On April 19, 1943, Himmler sent in SS forces and their collaborators with tanks and heavy artillery to liquidate the Warsaw ghetto. Several hundred resistance fighters, armed with a small cache of weapons, managed to fight the Germans, who far outnumbered them in terms of manpower and arms, for nearly a month. The continued fighting represented a humiliating defeat for the morale of the almighty Third Reich.
During that time, the Germans systematically razed the ghetto buildings, block by block, building by building, destroying the basement bunkers where many residents had been hiding. In the process, the Germans killed or captured thousands of Jews. By May 16, the ghetto was firmly under Nazi control, and on that day, in a symbolic act, the Germans blew up Warsaw’s Great Synagogue.
An estimated 7,000 Jews perished during the uprising. Most of the estimated 50,000 others who survived were sent to extermination or labor camps, though a signifiant number escaped through tunnels and over walls and joined the partisans in the forests or enrolled in Polish or Soviet forces. It is believed that the Germans lost several hundred men in the uprising.
The uprising started on the first night of Passover 1943, recapitulating in the modern world the legend of the escape from Pharaoh’s slavery that the Passover holiday commemorates. Few imagined they would survive, but all agreed it was better to try to strike a blow at the oppressor than to be transported off to certain death.
Perhaps the single greatest lesson of the Warsaw Ghetto Uprising was the level of political, military and strategic unity the different factions among the Jews living there achieved. Zionists of various stripes, socialists, communists and anarchists, secular as well as religious, met secretly for months to work out their differences and agree on a common plan of resistance.
The model they established in Warsaw disproved the thinking that “Jews went to their slaughter like sheep.” To the contrary, the uprising was but one of many forms of resistance in the ghettos, camps, and in the open fields. Within months, Jewish prisoners in other ghettos and in camps such as Treblinka and Sobibor seized weapons from the enemy and revolted.
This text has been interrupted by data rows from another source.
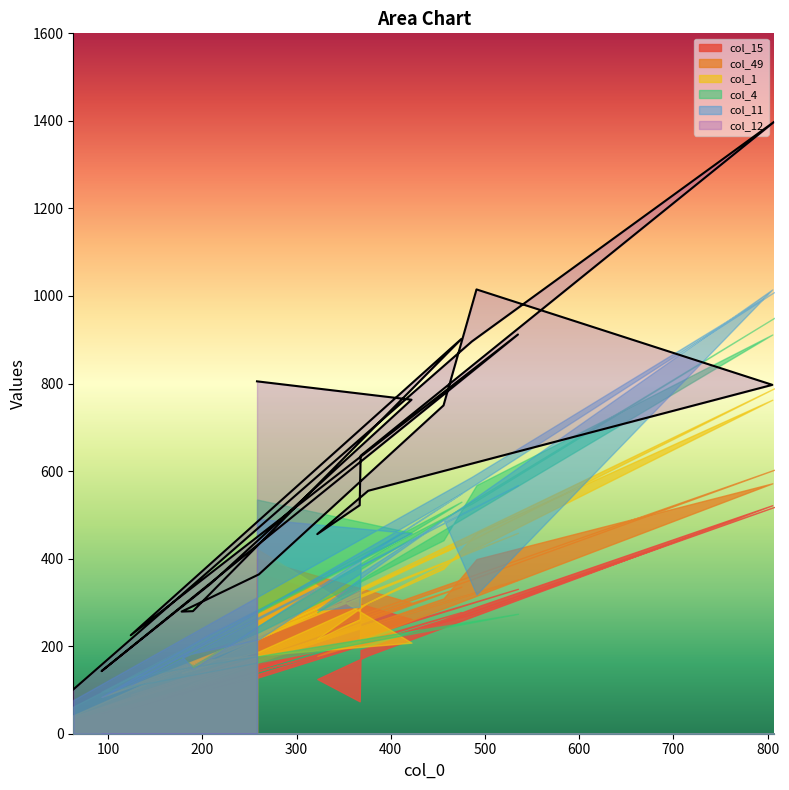

Between 486 and 422, which is larger?

486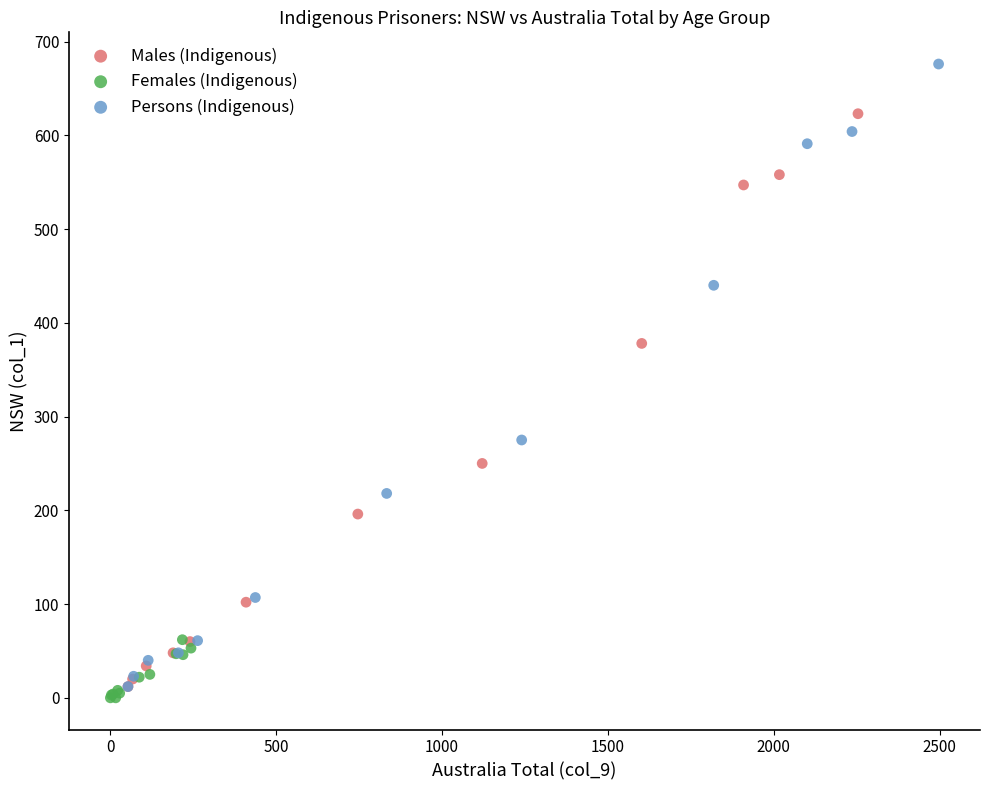

Which series has the widest spread of Y values?

Persons (Indigenous)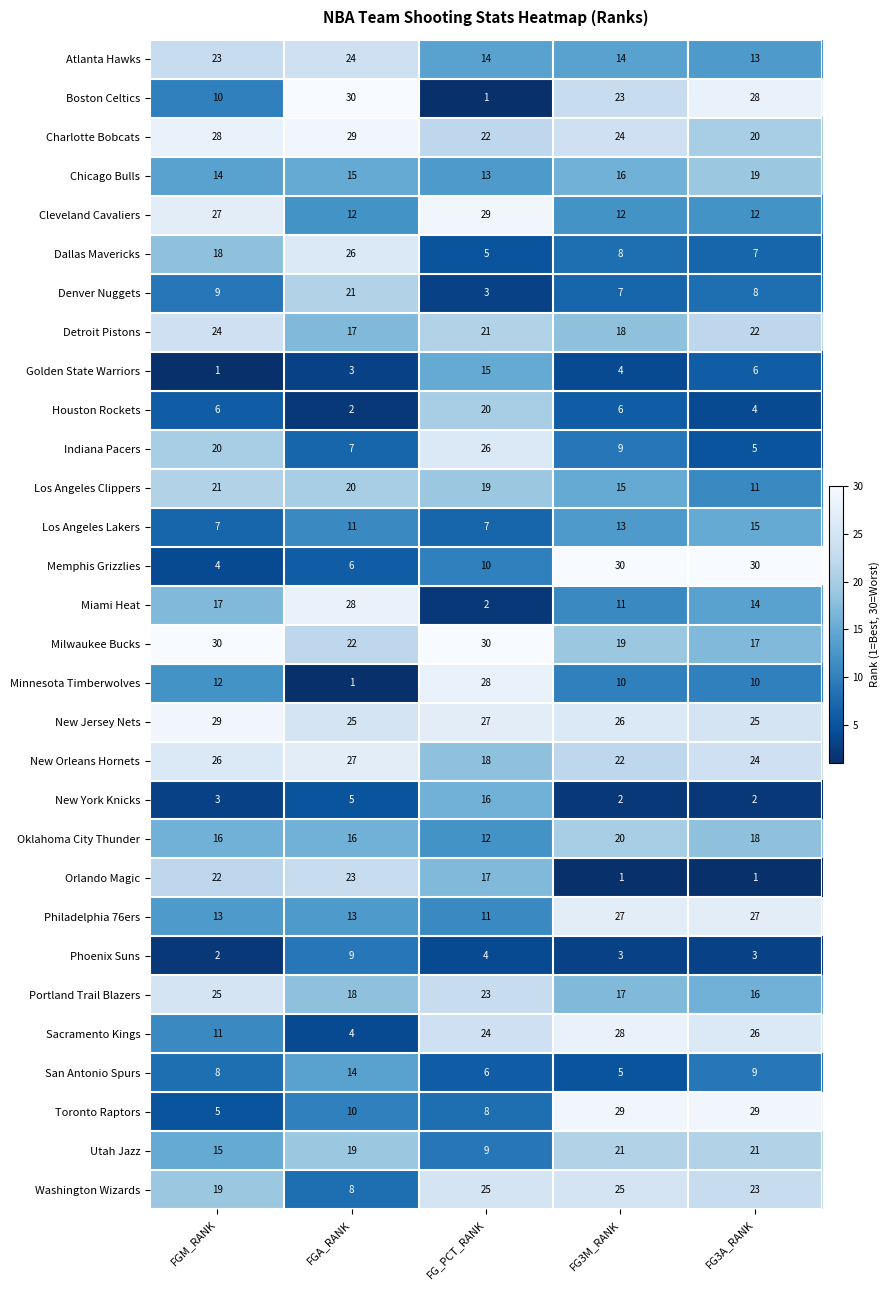

The value of New Jersey Nets at FGA_RANK is 25. True or false?

True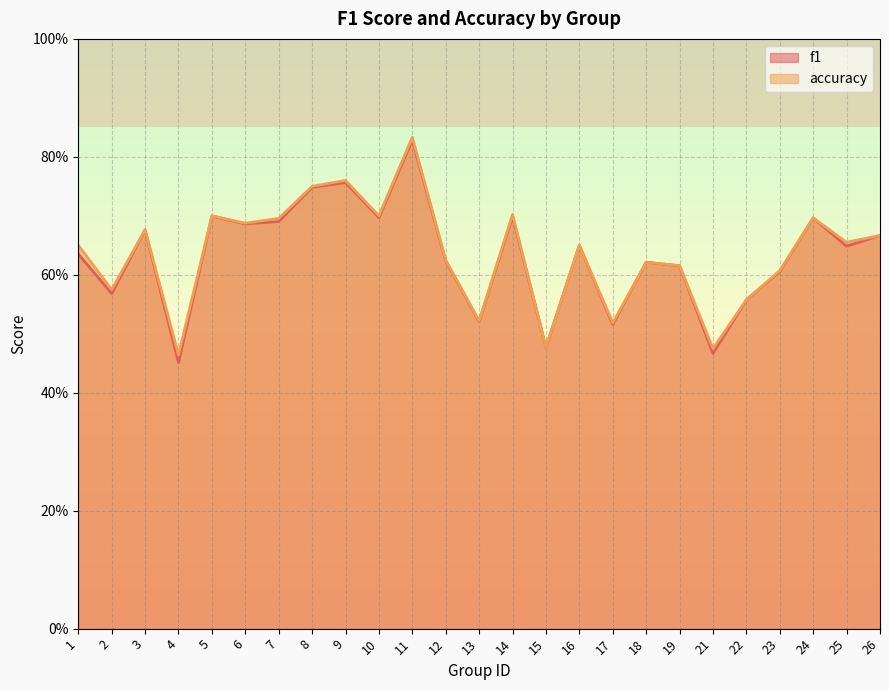

Reading left to right, list all the values displayed in this chart.

f1: 1=0.6	2=0.6	3=0.7	4=0.5	5=0.7	6=0.7	7=0.7	8=0.7	9=0.8	10=0.7	11=0.8	12=0.6	13=0.5	14=0.7	15=0.5	16=0.7	17=0.5	18=0.6	19=0.6	21=0.5	22=0.6	23=0.6	24=0.7	25=0.6	26=0.7
accuracy: 1=0.7	2=0.6	3=0.7	4=0.5	5=0.7	6=0.7	7=0.7	8=0.8	9=0.8	10=0.7	11=0.8	12=0.6	13=0.5	14=0.7	15=0.5	16=0.7	17=0.5	18=0.6	19=0.6	21=0.5	22=0.6	23=0.6	24=0.7	25=0.7	26=0.7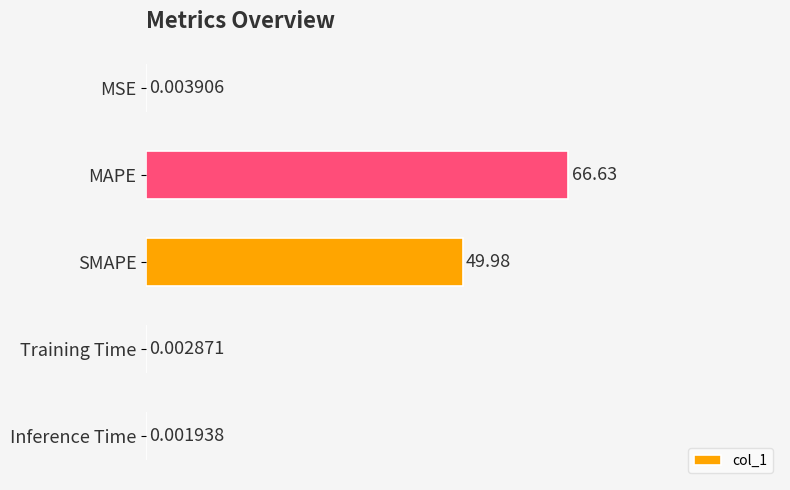

At which label is the value closest to 33?

SMAPE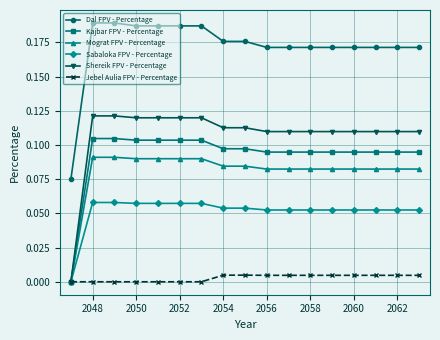

True or false: Kajbar FPV - Percentage and Dal FPV - Percentage intersect in this chart.

False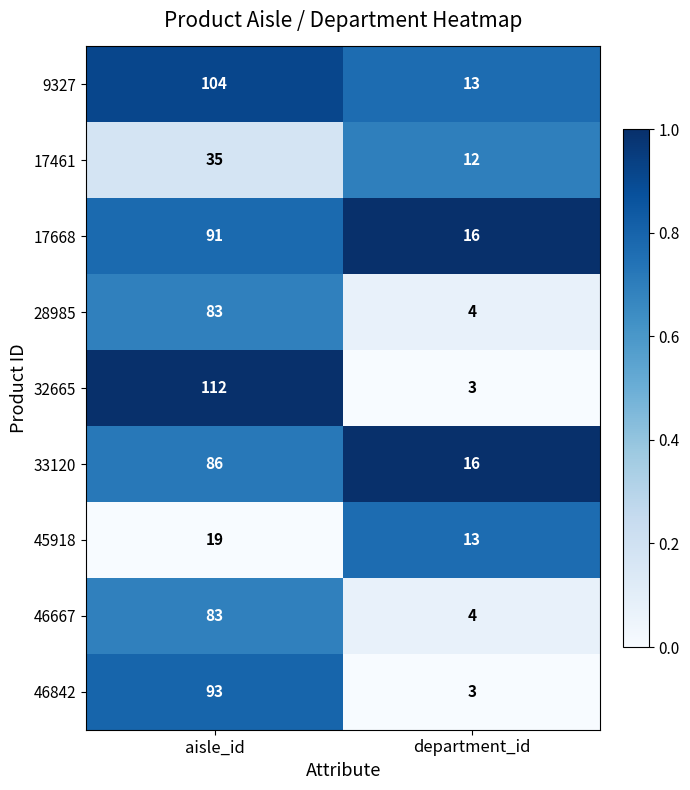

Read the 9327 value at department_id, to the nearest 5.

15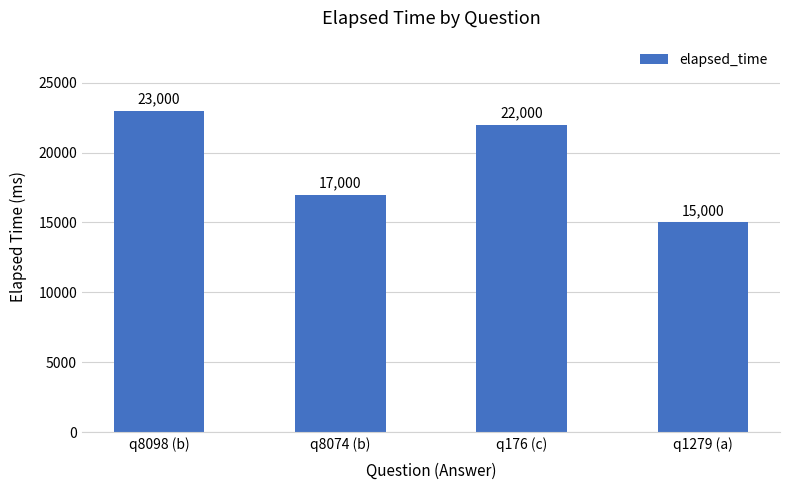

What is the sum of the values at q176 (c) and q8098 (b)?

45000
They showed, as the Soviets had also at Stalingrad, that the Nazis were not invincible.
As news of the Warsaw Ghetto Uprising spread, Jewish organizations around the world started commemorating its anniversary as a sacred call to resistance.
The uprising was the subject of Aleksander Ford’s 1948 film Border Street, the 1950 novel The Wall by John Hersey, Leon Uris’s 1961 novel Mila 18, Jack P. Eisner’s 1980 autobiography The Survivor, Andrzej Wajda’s films A Generation (1955), Samson (1961) and Holy Week (1995), and Jon Avnet’s 2001 film Uprising. It was also portrayed in the 1978 NBC miniseries Holocaust by Marvin J. Chomsky and the 2002 film The Pianist by Roman Polanski. The graphic novel Yossel by Joe Kubert imagines the conflict.
The best-known song inspired by the uprising is the young poet Hirsh Glik’s “Zog nit keynmol (Never say that you have reached the very end),” written for a May Day 1943 observance in the Vilna (Vilnius) ghetto where he lived, having heard of the Warsaw uprising. Glik did not survive much longer, but his song soon became the universal Jewish partisan hymn. Paul Robeson sang it in a Moscow concert hall in 1949.